:: Excerpted text ::
════════════════

Unfortunately DLC mostly killed that, at least for most developers who's names don't start with V and can count to 3.
I'd take the Forgeworld style map editing in a heartbeat. I think it could work for CoD, you just need a good premise for it. I'm afraid the publisher might think it would conflict with their desire to sell DLC to as many people as possible, but I think that would be really easy to fix by offering additions and expansions to it tied to the DLC. Each map based on it would need a base map to put your prefabs in so you offer more of those with each DLC and a few extra prefabs too and vioala, now all the people playing and building custom maps have a reason to want the DLC too.
tl;dr Halo is better suited to community mapmaking with prefabs because the engine was designed to support more dynamic content. Where the Quake engines were designed for corridors and rooms with very little dynamic content to offload processing from run time to compile time so they could push the environments graphically.
The challenge may be more technical, however. CoD is based on a heavily modified Quake3 engine, Halo is not. That ID engines put a lot of reliance on building a precalculated structure for the map. In the editor you setup all the geometry, ect, but then you still have to compile the map into it's final form. The compilation process simplifies and removes unnecessary geometry and then chops up all the playable spaces and connects them. It precalculates which nodes are visible from which other nodes, ect. This is used fur culling chunks of the map from rendering without having to do a costly calculation to determine what is actually visible. It's all precalculated based on where you are. If you don't run vis everything in your map renders all the time and your framerate goes to shit.

════════════════

:: Saved data entries ::
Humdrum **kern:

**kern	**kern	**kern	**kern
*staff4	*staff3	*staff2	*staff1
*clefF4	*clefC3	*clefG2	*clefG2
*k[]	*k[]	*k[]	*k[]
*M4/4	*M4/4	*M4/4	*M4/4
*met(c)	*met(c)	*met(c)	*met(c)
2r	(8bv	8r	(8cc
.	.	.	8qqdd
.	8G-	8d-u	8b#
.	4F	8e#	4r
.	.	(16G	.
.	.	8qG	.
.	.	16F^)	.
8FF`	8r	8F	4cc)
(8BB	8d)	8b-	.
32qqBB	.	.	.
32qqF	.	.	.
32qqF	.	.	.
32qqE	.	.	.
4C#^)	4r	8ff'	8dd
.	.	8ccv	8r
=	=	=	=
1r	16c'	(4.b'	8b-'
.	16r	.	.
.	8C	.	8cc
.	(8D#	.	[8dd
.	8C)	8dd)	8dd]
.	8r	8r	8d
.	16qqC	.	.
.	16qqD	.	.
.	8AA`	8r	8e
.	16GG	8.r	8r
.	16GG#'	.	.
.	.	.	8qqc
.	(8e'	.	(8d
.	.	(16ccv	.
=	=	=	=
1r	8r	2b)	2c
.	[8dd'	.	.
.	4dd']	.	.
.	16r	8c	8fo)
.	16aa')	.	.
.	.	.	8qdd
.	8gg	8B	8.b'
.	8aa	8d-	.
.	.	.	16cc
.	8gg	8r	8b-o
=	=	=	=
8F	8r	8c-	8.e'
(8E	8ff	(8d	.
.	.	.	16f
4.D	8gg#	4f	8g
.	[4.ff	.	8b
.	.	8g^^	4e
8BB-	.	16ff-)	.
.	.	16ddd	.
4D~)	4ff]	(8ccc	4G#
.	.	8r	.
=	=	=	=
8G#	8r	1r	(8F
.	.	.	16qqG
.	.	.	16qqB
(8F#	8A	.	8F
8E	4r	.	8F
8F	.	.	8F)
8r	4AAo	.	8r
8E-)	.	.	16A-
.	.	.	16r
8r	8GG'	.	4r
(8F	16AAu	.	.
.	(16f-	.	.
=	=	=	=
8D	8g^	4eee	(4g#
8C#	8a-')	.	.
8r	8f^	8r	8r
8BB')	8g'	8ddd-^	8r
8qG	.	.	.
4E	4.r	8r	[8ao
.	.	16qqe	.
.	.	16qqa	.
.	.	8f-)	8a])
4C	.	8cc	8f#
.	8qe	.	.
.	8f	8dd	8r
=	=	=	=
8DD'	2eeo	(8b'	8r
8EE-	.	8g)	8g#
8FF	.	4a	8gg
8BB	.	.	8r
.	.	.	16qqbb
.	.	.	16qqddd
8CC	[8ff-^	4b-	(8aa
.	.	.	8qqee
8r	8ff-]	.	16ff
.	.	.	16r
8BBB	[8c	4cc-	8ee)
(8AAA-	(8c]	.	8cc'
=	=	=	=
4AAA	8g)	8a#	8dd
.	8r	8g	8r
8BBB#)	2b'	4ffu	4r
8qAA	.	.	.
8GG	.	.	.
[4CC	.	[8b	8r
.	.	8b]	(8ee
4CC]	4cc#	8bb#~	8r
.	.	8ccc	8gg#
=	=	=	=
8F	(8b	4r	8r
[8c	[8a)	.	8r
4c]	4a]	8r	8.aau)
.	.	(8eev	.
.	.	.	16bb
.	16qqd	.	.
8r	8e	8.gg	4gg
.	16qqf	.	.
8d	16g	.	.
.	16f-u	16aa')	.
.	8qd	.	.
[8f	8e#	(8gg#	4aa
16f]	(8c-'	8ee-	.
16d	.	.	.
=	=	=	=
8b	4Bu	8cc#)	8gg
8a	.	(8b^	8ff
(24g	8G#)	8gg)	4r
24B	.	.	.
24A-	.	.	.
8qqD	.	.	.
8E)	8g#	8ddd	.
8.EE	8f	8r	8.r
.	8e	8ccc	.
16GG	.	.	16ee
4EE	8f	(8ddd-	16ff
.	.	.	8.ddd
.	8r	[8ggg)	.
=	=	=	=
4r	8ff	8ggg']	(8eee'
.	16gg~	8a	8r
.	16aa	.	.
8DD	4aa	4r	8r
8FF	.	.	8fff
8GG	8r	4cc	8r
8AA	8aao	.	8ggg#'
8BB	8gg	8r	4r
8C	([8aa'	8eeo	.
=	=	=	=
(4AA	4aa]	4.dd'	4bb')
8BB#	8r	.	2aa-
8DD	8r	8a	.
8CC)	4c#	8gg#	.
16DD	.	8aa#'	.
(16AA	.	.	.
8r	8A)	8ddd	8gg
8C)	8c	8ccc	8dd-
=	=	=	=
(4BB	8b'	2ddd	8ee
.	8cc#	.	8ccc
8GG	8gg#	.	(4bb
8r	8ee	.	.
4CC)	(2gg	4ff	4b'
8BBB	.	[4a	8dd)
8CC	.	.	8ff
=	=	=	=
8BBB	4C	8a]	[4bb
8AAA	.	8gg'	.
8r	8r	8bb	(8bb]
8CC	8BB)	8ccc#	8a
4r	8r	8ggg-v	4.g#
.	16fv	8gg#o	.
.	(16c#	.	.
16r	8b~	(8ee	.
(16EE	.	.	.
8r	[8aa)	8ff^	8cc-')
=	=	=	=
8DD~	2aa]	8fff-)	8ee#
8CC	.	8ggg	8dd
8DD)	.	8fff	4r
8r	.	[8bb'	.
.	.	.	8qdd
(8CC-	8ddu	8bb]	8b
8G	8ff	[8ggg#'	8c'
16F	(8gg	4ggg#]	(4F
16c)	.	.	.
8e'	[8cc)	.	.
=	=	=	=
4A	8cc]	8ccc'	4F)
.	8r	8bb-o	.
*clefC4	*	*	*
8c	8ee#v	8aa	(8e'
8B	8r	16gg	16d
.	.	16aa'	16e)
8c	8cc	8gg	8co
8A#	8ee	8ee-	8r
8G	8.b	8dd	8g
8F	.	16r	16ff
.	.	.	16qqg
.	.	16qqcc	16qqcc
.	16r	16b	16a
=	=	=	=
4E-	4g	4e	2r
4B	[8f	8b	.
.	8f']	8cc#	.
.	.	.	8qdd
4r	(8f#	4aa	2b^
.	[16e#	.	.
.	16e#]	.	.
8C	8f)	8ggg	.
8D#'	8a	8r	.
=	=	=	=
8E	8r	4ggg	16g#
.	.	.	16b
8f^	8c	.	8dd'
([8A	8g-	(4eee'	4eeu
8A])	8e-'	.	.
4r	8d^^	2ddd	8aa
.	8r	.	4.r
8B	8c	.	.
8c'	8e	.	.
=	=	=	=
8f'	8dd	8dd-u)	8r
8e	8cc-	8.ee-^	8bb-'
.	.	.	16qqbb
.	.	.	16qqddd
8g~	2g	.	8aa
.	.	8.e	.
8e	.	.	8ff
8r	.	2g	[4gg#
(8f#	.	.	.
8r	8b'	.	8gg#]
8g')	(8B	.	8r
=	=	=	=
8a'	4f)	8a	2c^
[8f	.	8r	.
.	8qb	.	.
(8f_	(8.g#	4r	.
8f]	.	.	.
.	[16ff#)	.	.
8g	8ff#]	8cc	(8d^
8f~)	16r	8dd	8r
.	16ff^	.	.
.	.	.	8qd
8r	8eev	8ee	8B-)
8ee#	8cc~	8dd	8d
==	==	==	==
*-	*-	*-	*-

════════════════

:: What is being asked ::
Answer these questions using the map-editing text above:
1. What engine is CoD based on?
2. What does each map built with Forgeworld-style editing need to hold the prefabs?
3. What happens to a map if vis is not run?

:: Output for this exercise ::
1. A heavily modified Quake3 engine.
2. A base map to put the prefabs in.
3. Everything in the map renders all the time, and the framerate drops badly.